**YOUR INSTRUCTIONS**.
Where does the word "green" show up in the records? Copy every line that has it.

**INPUT RECORDS**.
******************************

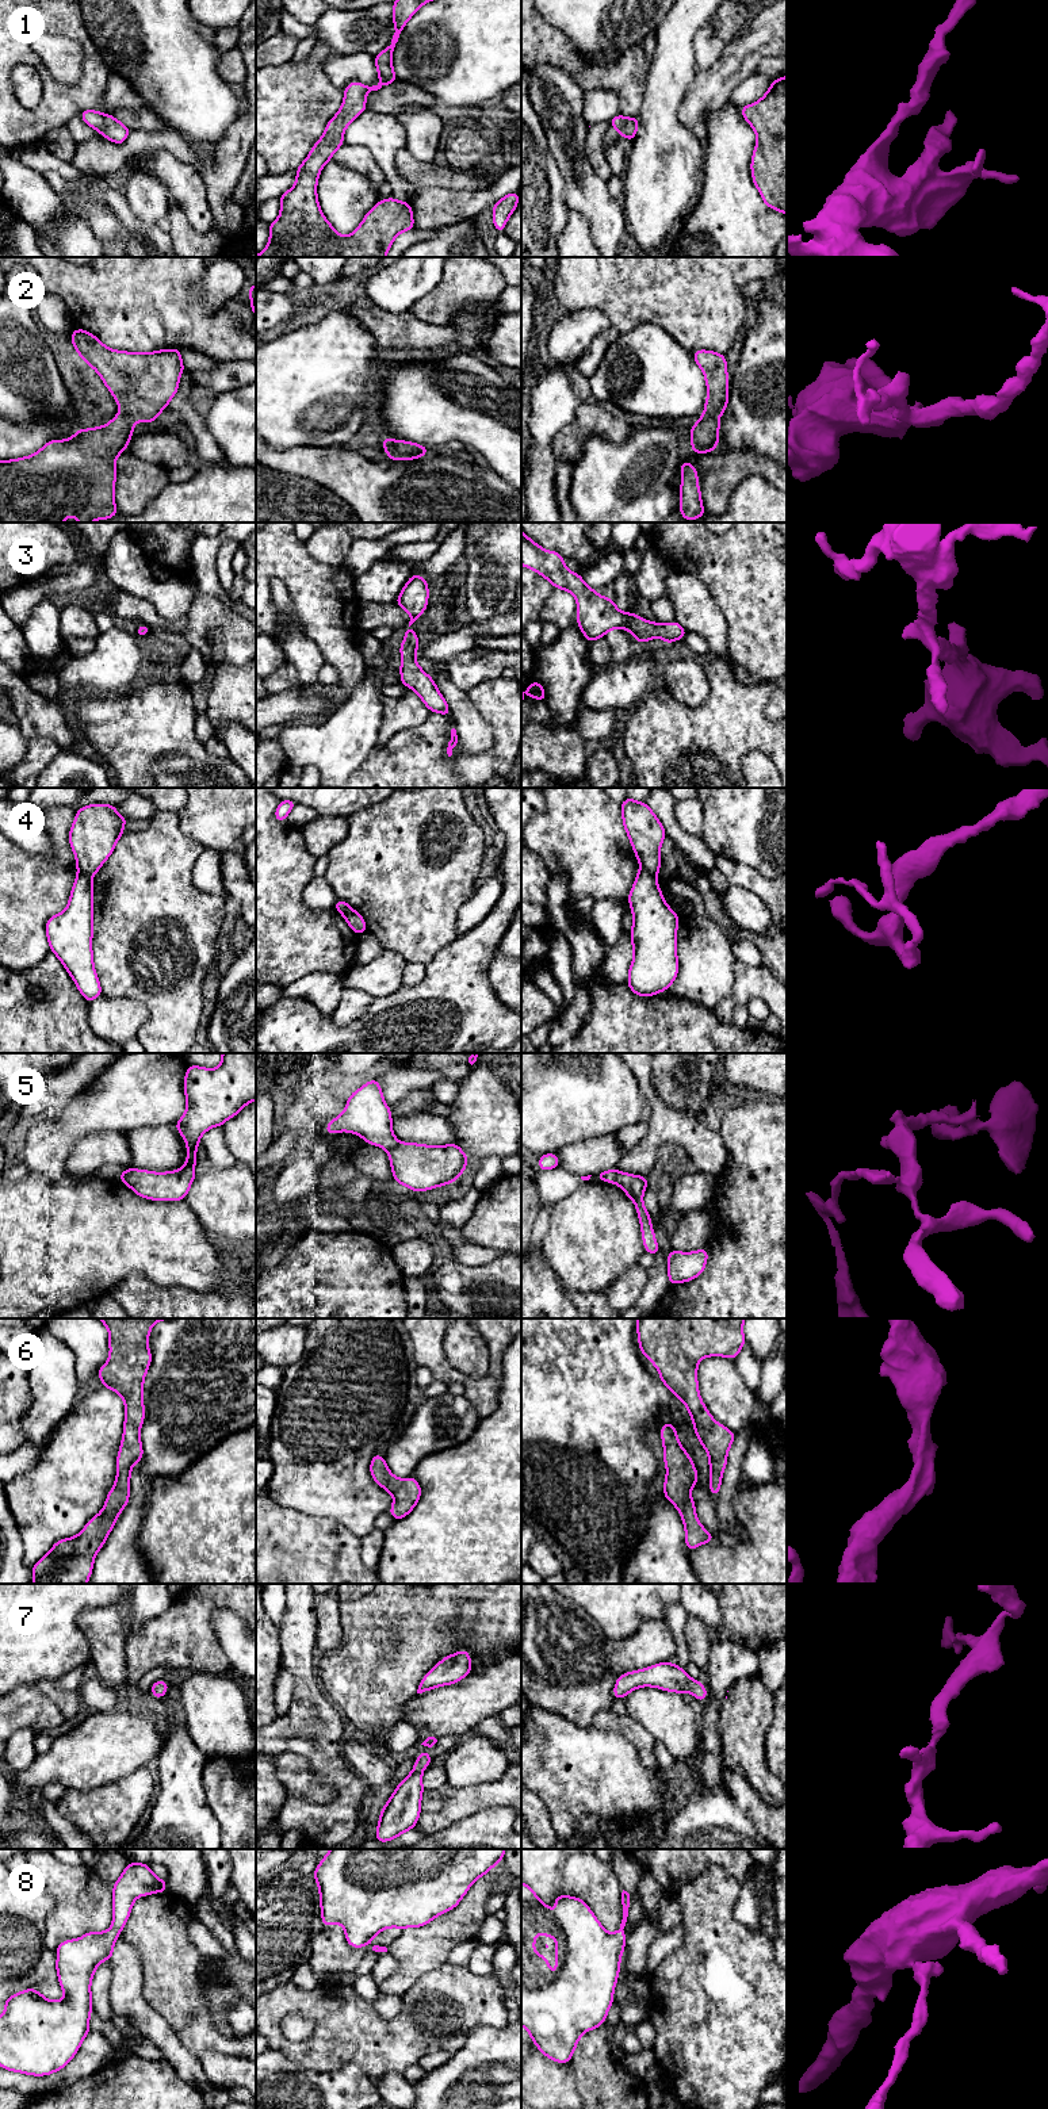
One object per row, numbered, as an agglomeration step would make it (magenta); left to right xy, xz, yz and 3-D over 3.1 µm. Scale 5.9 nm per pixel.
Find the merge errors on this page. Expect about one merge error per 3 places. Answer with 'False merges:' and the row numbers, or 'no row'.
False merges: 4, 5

******************************

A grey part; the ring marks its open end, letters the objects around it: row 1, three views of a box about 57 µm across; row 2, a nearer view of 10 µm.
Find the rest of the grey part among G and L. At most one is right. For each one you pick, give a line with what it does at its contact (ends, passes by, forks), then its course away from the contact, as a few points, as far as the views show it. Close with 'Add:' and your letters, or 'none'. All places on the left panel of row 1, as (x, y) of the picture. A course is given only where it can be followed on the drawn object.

******************************

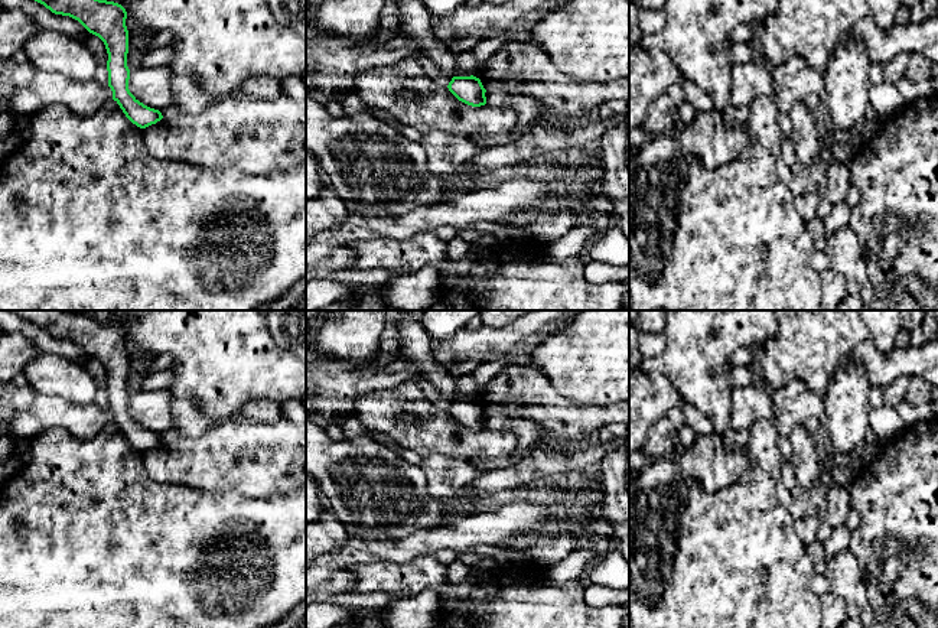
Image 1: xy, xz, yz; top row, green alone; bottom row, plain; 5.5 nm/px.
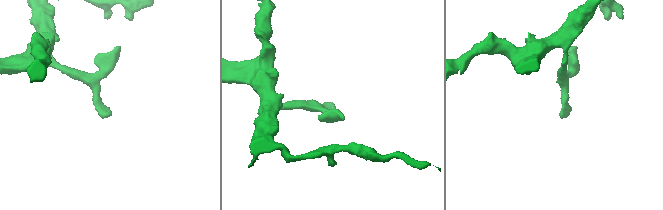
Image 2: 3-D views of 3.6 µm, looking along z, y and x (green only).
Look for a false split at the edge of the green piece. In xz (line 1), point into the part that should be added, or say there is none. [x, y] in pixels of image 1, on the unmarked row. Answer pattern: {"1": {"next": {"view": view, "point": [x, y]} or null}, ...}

******************************

**COMPLETED TASK**.
Image 1: xy, xz, yz; top row, green alone; bottom row, plain; 5.5 nm/px.
Image 2: 3-D views of 3.6 µm, looking along z, y and x (green only).
Look for a false split at the edge of the green piece. In xz (line 1), point into the part that should be added, or say there is none. [x, y] in pixels of image 1, on the unmarked row. Answer pattern: {"1": {"next": {"view": view, "point": [x, y]} or null}, ...}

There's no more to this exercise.